A second computer program converted the reconstructed spectrogram into audible speech. The result? “Coarse similarities” between the real words and the reconstructed words, says Pasley, that human listeners can kind of pick up on, but which computers were able to analyze more accurately.

Recording brain activity and turning it into spoken language via a computer would have one very obvious and very exciting application: helping those who have lost the ability to speak through paralysis or some other physical problem to once more communicate with the outside world.

Nor is Pasley’s team the only one working toward this goal. At Boston University in Massachusetts, Frank Guenther interprets the brain signals that control the shape of the mouth, lips and larynx to try to figure out what a person is trying to say. So far, all they’ve managed to produce are a few vowel sounds; nothing more complex. But it’s a start.

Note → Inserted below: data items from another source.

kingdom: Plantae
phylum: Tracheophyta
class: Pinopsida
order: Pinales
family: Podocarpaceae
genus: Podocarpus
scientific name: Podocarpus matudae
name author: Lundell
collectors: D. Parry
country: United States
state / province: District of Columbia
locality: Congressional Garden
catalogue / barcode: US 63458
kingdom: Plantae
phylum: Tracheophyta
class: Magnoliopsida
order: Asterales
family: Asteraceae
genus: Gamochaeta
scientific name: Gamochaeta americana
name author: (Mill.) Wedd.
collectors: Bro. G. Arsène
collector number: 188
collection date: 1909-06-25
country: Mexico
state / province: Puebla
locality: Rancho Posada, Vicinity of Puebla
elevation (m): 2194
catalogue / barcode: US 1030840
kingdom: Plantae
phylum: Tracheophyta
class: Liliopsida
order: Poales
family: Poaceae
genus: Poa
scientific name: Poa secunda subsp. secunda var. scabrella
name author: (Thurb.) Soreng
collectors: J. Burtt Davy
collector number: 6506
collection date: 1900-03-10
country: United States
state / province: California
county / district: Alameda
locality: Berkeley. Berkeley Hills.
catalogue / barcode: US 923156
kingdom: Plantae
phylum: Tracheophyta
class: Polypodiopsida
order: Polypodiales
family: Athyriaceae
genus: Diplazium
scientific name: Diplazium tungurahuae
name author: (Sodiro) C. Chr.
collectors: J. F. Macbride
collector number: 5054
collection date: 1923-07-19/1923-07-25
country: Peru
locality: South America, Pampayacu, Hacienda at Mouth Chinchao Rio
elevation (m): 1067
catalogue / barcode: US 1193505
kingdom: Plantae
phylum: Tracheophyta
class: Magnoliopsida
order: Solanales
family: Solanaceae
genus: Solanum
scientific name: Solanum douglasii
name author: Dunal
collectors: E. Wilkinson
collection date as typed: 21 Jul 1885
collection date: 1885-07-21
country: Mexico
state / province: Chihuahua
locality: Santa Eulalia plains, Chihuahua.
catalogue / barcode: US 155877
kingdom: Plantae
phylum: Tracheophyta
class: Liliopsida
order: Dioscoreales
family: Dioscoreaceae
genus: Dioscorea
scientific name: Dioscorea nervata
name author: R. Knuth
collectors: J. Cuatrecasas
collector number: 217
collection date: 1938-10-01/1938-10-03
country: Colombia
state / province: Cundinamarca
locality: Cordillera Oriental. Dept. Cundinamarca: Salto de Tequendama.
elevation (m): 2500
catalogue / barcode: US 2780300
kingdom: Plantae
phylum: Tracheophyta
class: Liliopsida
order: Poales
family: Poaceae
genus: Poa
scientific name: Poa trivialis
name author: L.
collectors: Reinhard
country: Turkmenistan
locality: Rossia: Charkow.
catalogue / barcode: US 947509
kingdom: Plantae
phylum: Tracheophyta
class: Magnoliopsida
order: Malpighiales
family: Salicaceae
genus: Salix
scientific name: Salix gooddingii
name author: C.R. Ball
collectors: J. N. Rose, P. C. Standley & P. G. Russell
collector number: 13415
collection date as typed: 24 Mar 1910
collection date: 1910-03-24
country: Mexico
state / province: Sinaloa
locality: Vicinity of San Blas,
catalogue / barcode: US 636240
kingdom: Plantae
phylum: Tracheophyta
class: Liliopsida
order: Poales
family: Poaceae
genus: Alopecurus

Steven Laureys at the University of Liege, Belgium, is seeking ways to distinguish brain activity corresponding with “yes” and “no” to help those who cannot speak.

Pasley is anxious to try to develop technology to make the thought-patterns-to-speech translation happen. He’d like to develop safe, wireless, implantable devices suitable for long-term use.

Of course, having anything implanted in your brain is going to be a tough sell, and to begin with, at least, only people already undergoing essential brain surgery would be likely candidates. And the words-from-brain-activity software is still in its infancy, anyway.

But the concept certainly seems viable, and exciting…although I don’t think it’s something most of us would want installed, no matter how safe, cheap or effective it might become.

“It is better to remain silent and be thought a fool than to speak and remove all doubt,” goes an old saying

If the day ever comes when our every passing thought is revealed to the world, the number of people revealed to be fools will surely astound.